A friend of mine recently asked me why, despite my generally contrarian nature, especially towards politicians, I respected House Speaker Mike Johnson.
It is an immediately relevant question, given that the House Republicans are scheduled to vote this Wednesday for their leaders, including the speaker. As you may remember, the last time this vote was scheduled — more than a year ago — the House Republicans wandered around for days trying to figure out the correct answer. In the spirit of Winston Churchill, they eventually did the right thing and voted for Johnson, but only after trying and discarding all the other options.
It was a happy moment of chance. The House Republican caucus, some of whom are oversubscribed on ego, managed to alight on Speaker Johnson, who provides emotional, intellectual and moral ballast for a caucus that has the potential for greatness. In a sea of more than 200 aggressive personalities, he has maintained the essential virtue and habit of humility.
To confirm this, I offer Exhibit A, which is Speaker Johnson’s note to his colleagues on November 6, the day after the election. There has been scant coverage of this note in the media, which is unfortunate. It is a masterpiece of brevity, scope, ambition, and coaching. In it, Johnson notes: “The American people have shown by their votes that they are ready to turn from the misery of the past four years and embark on a brighter, bolder path that is marked not by big government, bureaucratic control, poverty, inflation and wokeness — but by liberty, security, strength, prosperity and opportunity.”

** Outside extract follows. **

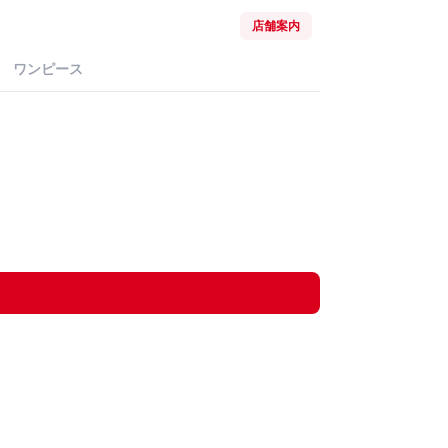
店舗案内
ワンピース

Getting to specifics, he wrote that: “We can secure our borders, prioritize the needs of Americans above foreigners, promote investment and opportunity through the tax code, return to American energy dominance, dramatically reduce regulations, expand school choice, end the woke agenda, and restore fiscal sanity to Washington—among other pressing items.”
Then, right at the end of the note, well after talking about what the Congress can and must achieve, well after talking about what the American people want and what needs to be done, he directly and humbly asks the members for their support to continue leading the conference in this great mission.

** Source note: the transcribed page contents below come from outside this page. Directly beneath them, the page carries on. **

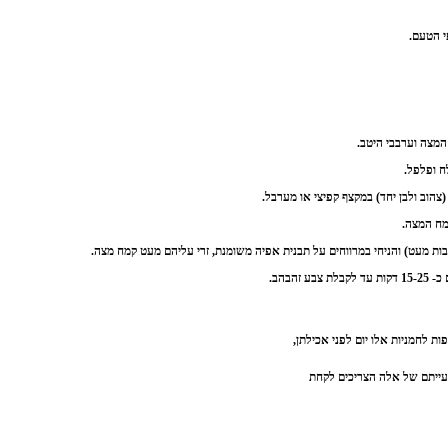
י הטעם.
מצה וערבבי היטב.
ח ופלפל.
צהוב ולבן יחד) במקצף קפיצי או מערבל.
מח המצה.
ובות מעט) והניחי במרווחים על תבנית אפיה משומנת, זרי עליהם מעט קמח מצה.
ע זהבהב.
 לחמניות אלו יום לפני אכילתן,
עייתם של אלה הצריכים לקחת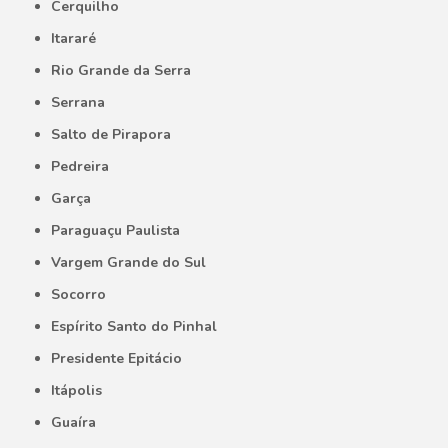
Cerquilho
Itararé
Rio Grande da Serra
Serrana
Salto de Pirapora
Pedreira
Garça
Paraguaçu Paulista
Vargem Grande do Sul
Socorro
Espírito Santo do Pinhal
Presidente Epitácio
Itápolis
Guaíra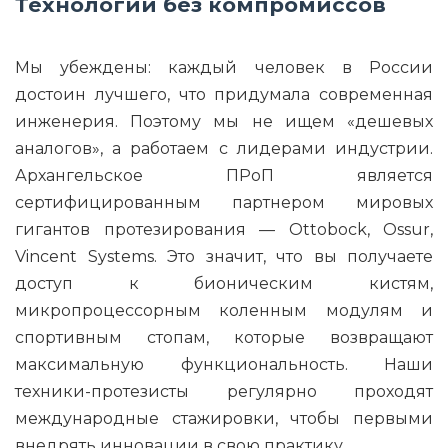
Технологии без компромиссов
Мы убеждены: каждый человек в России
достоин лучшего, что придумала современная
инженерия. Поэтому мы не ищем «дешевых
аналогов», а работаем с лидерами индустрии.
Архангельское ПРоП является
сертифицированным партнером мировых
гигантов протезирования — Ottobock, Ossur,
Vincent Systems. Это значит, что вы получаете
доступ к бионическим кистям,
микропроцессорным коленным модулям и
спортивным стопам, которые возвращают
максимальную функциональность. Наши
техники-протезисты регулярно проходят
международные стажировки, чтобы первыми
внедрять инновации в свою практику.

The letter, the only one in which he mentions his own hope to remain speaker, is focused almost exclusively on what needs to be done for the citizenry. It is entirely devoid of ego, of self-aggrandizement, of grievance. It is completely marinated in notions of service and work, and involved almost exclusively in foresight and policies.
That is why I respect Speaker Johnson. For him, all of this is about making the nation, her people and their representatives better, and none of it is about making him or them more important or richer.
The choice before the House Republican conference is clear.